La fragilidad fue primero, como siempre que se trata de cualquier atributo humano, referida a Dios: del Dios apoteósico judaico al Cristo yaciente, débil y desprotegido, al cristianismo decadente del Nietzsche “noble y fuerte”: el ser en cuanto decadencia de sí mismo, en cuanto disminución de la fuerza y en cuanto testimonio jurídico de la muerte de lo absoluto. Lo que muere aquí, en la filosofía, es el Dios como fundamento del ser, pero también todo lo que se asocia anteriormente a la fuerza y a la determinación: los atributos absolutos son asimismo destronados, para dar paso a esa subversión que cobra fuerza, pero que proviene en realidad de lo débil y de lo marginado: tal es el movimiento contra la Ilustración, movimiento en el que Nietzsche mismo se sitúa como una punta de doble filo, pues en cuanto ilustrado Nietzsche no desprecia la fuerza, sino la debilidad; aunque su condición vital enfermiza y marginal estuviese enfrentada a su teoría: el que ahora reclama la legitimidad del mundo-el poder, en definitiva-, no viene del enfermo Pascal, que todavía era un creyente, sino del nuevo débil, el que afirma su debilidad y su marginación; es decir, no del que habla en nombre del trasmundo, y que en su enfermedad aparece como fuerte, sino el verdaderamente débil, que tras su afirmación explícita de debilidad pretende, mediante el simple derecho, alcanzar de forma astuta la posesión de la fuerza.

La fragilidad del ser se asocia con la fuerza del devenir mismo extendido a lo largo de su propio cuerpo inmanente. Se nos exige la fe en esta fuerza, y se otorga el poderío que era propiedad de Dios a la masa amorfa de lo finito, a la pluralidad de la experiencia, a la afirmación del devenir. Incapaces de encontrar un espacio, un cajón donde guardar la inmensa experiencia alucinante de lo absoluto, agotando todos los huecos y todas las trascendencias ocupables, hemos aterrizado en la realidad más clara y más difícil de afrontar: la que afirma el devenir sin más, la nada de la muerte que nos espera y la finitud del ser humano. Ahora estamos en el discurso del escudero de Bergman en El séptimo sello: no hay nada que preguntar a la muerte, y la bruja que arde en el madero no teme a causa de la carga semántica que ya observa en el tránsito hacia el más allá, sino a causa misma de la nada, como se encarga de señalar el propio escudero: “Teme al abismo de la nada”.

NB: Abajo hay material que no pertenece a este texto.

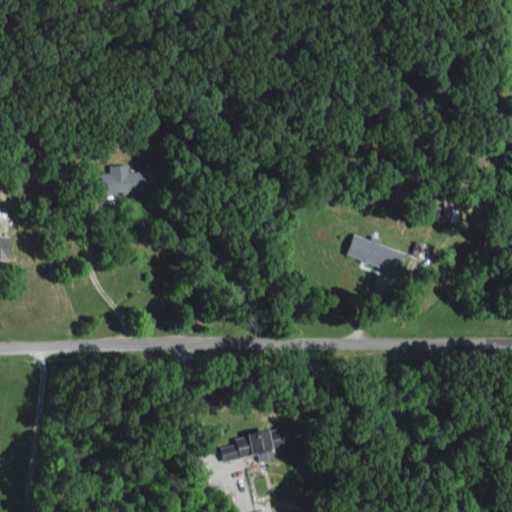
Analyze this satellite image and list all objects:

Lo que se propone, por tanto, desde el “discurso de la fragilidad”, está ya en la lengua del escudero de Bergman. Un intento del que salió muy escaldado Nietzsche, pero que, diríamos, nuestro tiempo nos obliga a encarar sin tanto temor. Pero, ¿de veras es tan fácil realizar esta tarea? ¿O no sucumbiremos a los temores metafísicos del caballero? No es fácil la asunción de la finitud en la medida en que ella representa esa fragilidad. Lo decisivo es evitar a Nietzsche: no es posible traspasar la solidez del fundamento metafísico- inaccesible, fantasmal- a la fluidez de un devenir finito: si hemos de hacernos responsables de esa finitud, que sea sin la fe en la fortaleza de la misma. Pues tal cosa sería un sucedáneo más de la actitud metafísica, que pone en otro algo una fuerza que no existe.

El devenir es frágil y finito y el escándalo de la razón es que a pesar de ello hemos de confiar en él: todo se absorbe en esta fragilidad y en ella sobrevivimos. Una supervivencia que no deja de tener sus comparaciones odiosas y paradójicas en la vida real: el enfermo terminal dura en ocasiones más tiempo que el sano, el idiota ve más cosas y acierta con mayor puntería que el sabio o el inteligente. Nuestra razón está abocada a una eterna contradicción: la que reside entre la experiencia y la expectativa, la que se cobija entre el deseo de certeza y de fundamento y el objeto real de esa certeza y fundamento: un ojo eterno enfrentado a un devenir frágil y finito, una inteligencia infinita cuyo objeto es materia inanimada. La única tarea- inabarcable, en cuanto dura toda nuestra vida, y en cuanto ni en mil vidas podría realizarse- es sólo ésta: aprender a vivir sin solidez en medio del fluido vital. Aprender a moverse en la fragilidad misma.